Dit betekent dat over de maanden 1 juni 2015 tot 1 januari 2016 in plaats van het uitbetaalde loon ad € 2.100 per maand het hogere loon ad € 3.000 wordt aangehouden. Het dagloon wordt daarmee: 12 x € 3.000 / 261 = € 137,93.

Dit herziene dagloon is meer dan 7% hoger dan het oorspronkelijke dagloon.

Er bestaat aanspraak op de eenmalige tegemoetkoming.

 

De tegemoetkoming bedraagt:

(€ 137,93 – € 113,79) x 70% x 7 maanden x 21,75 = € 2.573,03.

Voorbeeld 2

Het WW-recht is ontstaan met ingang van 1 januari 2017.

 

Betrokkene heeft gewerkt bij werkgever A op basis van een jaarcontract van

1 juni 2015 tot 1 juni 2016. Het loon bedraagt € 2.500 per maand.

Met ingang van 1 mei 2016 is betrokkene ziek.
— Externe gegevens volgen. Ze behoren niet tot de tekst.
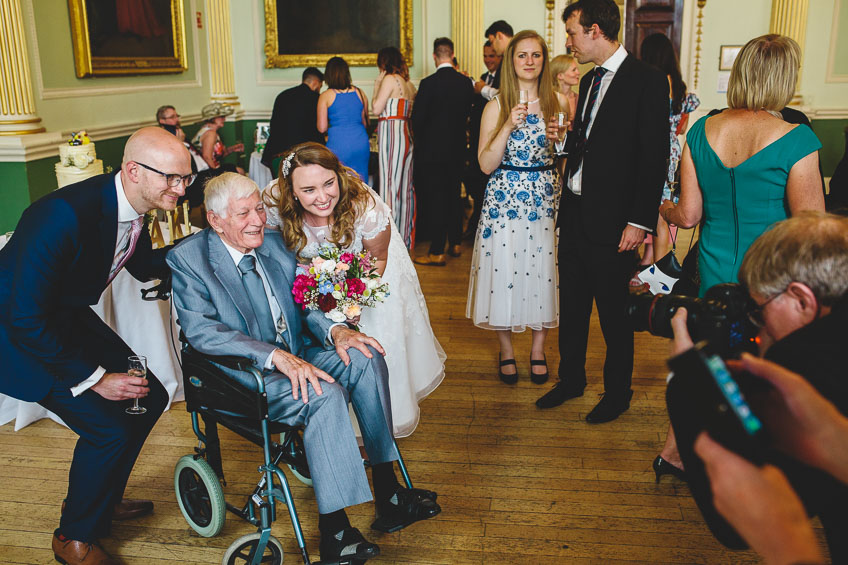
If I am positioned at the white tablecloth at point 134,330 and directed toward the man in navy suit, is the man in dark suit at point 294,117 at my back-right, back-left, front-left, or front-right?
back-left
Over de maand mei 2016 heeft de werkgever het loon volledig doorbetaald. Met ingang van 1 juni eindigt het jaarcontract. Omdat betrokkene nog steeds ziek is, krijgt hij vanaf 1 juni 2016 een ZW-uitkering. De ZW-uitkering bedraagt 70% (€ 1.750 per maand)). Per 1 januari 2017 is betrokkene hersteld.

Direct aansluitend werkt betrokkene nog twee maanden bij werkgever B tegen een loon van € 2.600 per maand. Per 1 maart 2017 wordt betrokkene werkloos en ontvangt hij een WW-uitkering.

 

De dagloonreferteperiode loopt van 1 februari 2016 tot 1 februari 2017.
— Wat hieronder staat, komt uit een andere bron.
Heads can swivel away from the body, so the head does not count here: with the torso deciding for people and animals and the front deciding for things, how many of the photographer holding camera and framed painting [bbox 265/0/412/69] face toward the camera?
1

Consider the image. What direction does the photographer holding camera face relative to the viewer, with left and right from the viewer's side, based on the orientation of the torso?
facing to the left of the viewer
Het dagloon is als volgt berekend: 4 maanden x € 2.500 + 7 maanden x € 1.750 + 1 maand x € 2.600 = € 24.850 / 261 dagen = € 95,21.
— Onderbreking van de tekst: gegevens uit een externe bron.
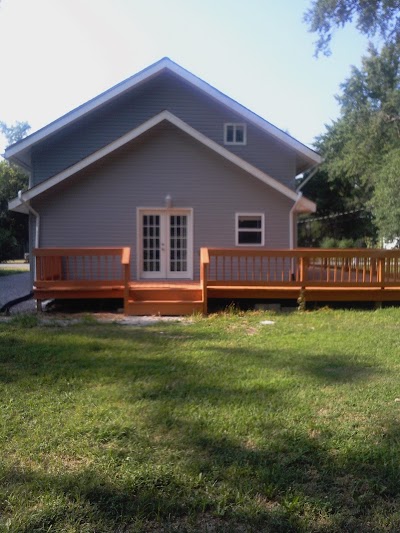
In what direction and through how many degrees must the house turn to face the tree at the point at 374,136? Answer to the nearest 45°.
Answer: approximately 135° to its left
Betrokkene heeft recht op 9 maanden WW-uitkering (tot 1 december 2017).

In de dagloonreferteperiode is betrokkene meer dan 12 weken ziek geweest.

Er is dus mogelijk aanspraak op tegemoetkoming.

Vervolgens wordt het herziene dagloon berekend. Voor de maanden waarin ZW-uitkering is ontvangen wordt de ZW opgehoogd door de uitkering te vermenigvuldigen met de factor 100/70. Dit betekent dat over de maanden 1 juni 2016 tot 1 januari 2017 in plaats van het uitbetaalde ziekengeld ad € 1.750 per maand het opgehoogde ziekengeld ad € 2.500 (100/70 x € 1.750) wordt aangehouden. Het dagloon wordt daarmee: 11 x € 2.500 + 1 x € 2.600 = € 30.100 / 261 = € 115,33.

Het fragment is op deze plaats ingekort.